■ DIRECTIONS FOR THIS TASK: Begin at the line below that has "thumb mcp: (191, 662)". Stop after the line that has "pinky tip: (82, 81)", repeating each line exactly and leaving out the pictures.

(RECORD EXCERPTS begins)

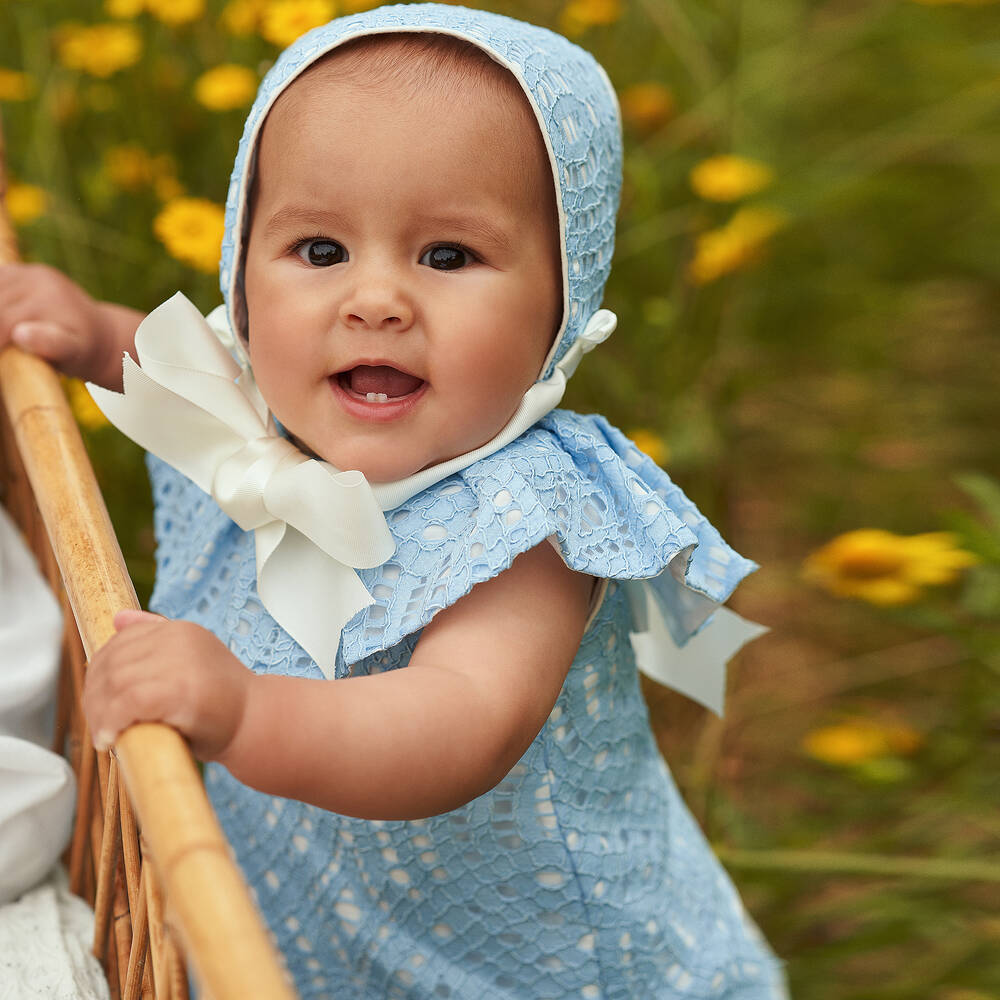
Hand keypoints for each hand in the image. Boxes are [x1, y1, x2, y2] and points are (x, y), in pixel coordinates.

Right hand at [0, 263, 141, 387]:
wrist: (98, 332)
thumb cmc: (83, 349)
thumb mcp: (75, 352)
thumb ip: (52, 344)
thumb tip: (21, 334)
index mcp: (48, 298)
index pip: (3, 320)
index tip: (1, 357)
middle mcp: (37, 279)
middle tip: (3, 352)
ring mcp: (27, 271)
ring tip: (5, 339)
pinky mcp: (18, 272)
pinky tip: (4, 322)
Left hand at [83, 610, 252, 760]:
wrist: (259, 722)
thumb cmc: (223, 701)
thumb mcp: (191, 662)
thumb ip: (157, 640)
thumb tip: (118, 618)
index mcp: (181, 630)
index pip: (122, 640)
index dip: (101, 671)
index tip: (99, 700)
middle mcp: (180, 639)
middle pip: (113, 662)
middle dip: (95, 696)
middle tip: (98, 725)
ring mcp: (181, 663)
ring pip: (116, 683)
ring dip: (100, 713)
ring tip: (104, 735)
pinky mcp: (181, 691)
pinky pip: (129, 702)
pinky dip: (112, 722)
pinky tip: (112, 739)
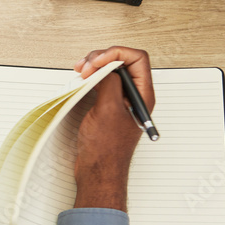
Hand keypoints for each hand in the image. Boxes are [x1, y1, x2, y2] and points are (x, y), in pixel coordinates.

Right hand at [72, 46, 154, 210]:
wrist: (98, 171)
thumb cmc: (106, 149)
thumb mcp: (108, 109)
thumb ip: (110, 84)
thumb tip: (106, 67)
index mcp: (142, 95)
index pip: (136, 59)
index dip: (115, 54)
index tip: (96, 62)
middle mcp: (134, 96)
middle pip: (124, 61)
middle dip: (102, 58)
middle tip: (86, 67)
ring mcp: (121, 101)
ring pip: (112, 71)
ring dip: (95, 66)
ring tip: (81, 70)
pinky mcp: (108, 106)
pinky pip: (103, 82)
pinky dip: (92, 77)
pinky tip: (82, 81)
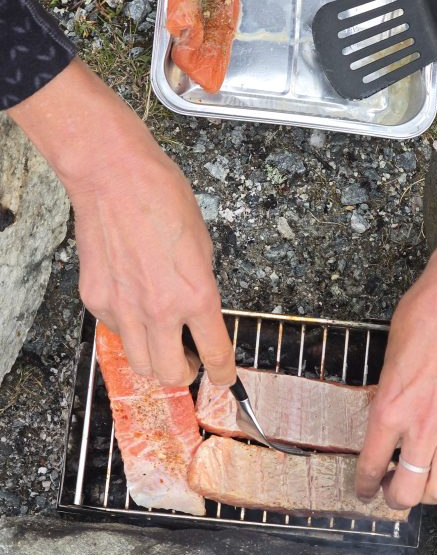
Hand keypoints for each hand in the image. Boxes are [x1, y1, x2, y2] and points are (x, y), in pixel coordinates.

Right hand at [8, 59, 235, 387]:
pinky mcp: (96, 300)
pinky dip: (128, 329)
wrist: (115, 177)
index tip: (223, 377)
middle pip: (172, 374)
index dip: (223, 373)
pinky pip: (115, 331)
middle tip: (191, 361)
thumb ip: (201, 288)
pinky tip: (134, 306)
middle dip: (187, 374)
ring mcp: (124, 308)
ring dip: (155, 361)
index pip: (215, 354)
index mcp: (196, 295)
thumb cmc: (163, 198)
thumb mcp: (203, 246)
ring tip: (161, 342)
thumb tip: (199, 313)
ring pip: (139, 364)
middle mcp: (159, 309)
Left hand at [355, 223, 436, 508]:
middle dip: (395, 499)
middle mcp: (421, 428)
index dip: (365, 486)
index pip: (371, 466)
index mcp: (389, 410)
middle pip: (408, 493)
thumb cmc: (420, 321)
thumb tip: (386, 423)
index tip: (364, 491)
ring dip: (428, 490)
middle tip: (391, 490)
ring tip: (422, 478)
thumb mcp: (387, 362)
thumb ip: (386, 400)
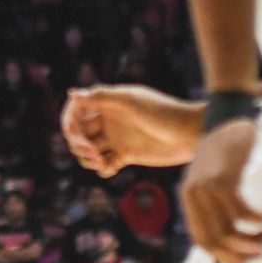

(RECORD EXCERPTS ends)

■ RESPONSE TO THE EXERCISE:
thumb mcp: (191, 662)
thumb ip: (157, 640)
thumb tip: (118, 618)
index mcp: (181, 630)
index pip: (122, 640)
index dip: (101, 671)
index tip: (99, 700)
middle mcp: (180, 639)
middle pip: (113, 662)
middle dip: (95, 696)
middle tip: (98, 725)
ring mcp: (181, 663)
ring pip: (116, 683)
ring dip: (100, 713)
ring tip: (104, 735)
pinky mcp: (181, 691)
pinky pip: (129, 702)
pinky dip: (112, 722)
pinky tip: (112, 739)
Hand keypoints for each hand in the image. Boxes are [x1, y1, x2, y2] and points are (x, y), in pixel coordinates.

Right hand at [72, 46, 154, 210]:
wrist: (98, 171)
thumb cmc: (106, 149)
thumb mcp: (108, 109)
thumb ip: (110, 84)
thumb tip: (106, 67)
index mcp: (142, 95)
index pip: (136, 59)
index dip: (115, 54)
index tip: (96, 62)
middle mcp: (134, 96)
middle pip: (124, 61)
middle dip: (102, 58)
middle tip: (86, 67)
ring mcp: (121, 101)
ring pip: (112, 71)
ring dip: (95, 66)
ring tip: (81, 70)
pinky mcp: (108, 106)
pinky pip: (103, 82)
pinky dip: (92, 77)
pinky tip: (82, 81)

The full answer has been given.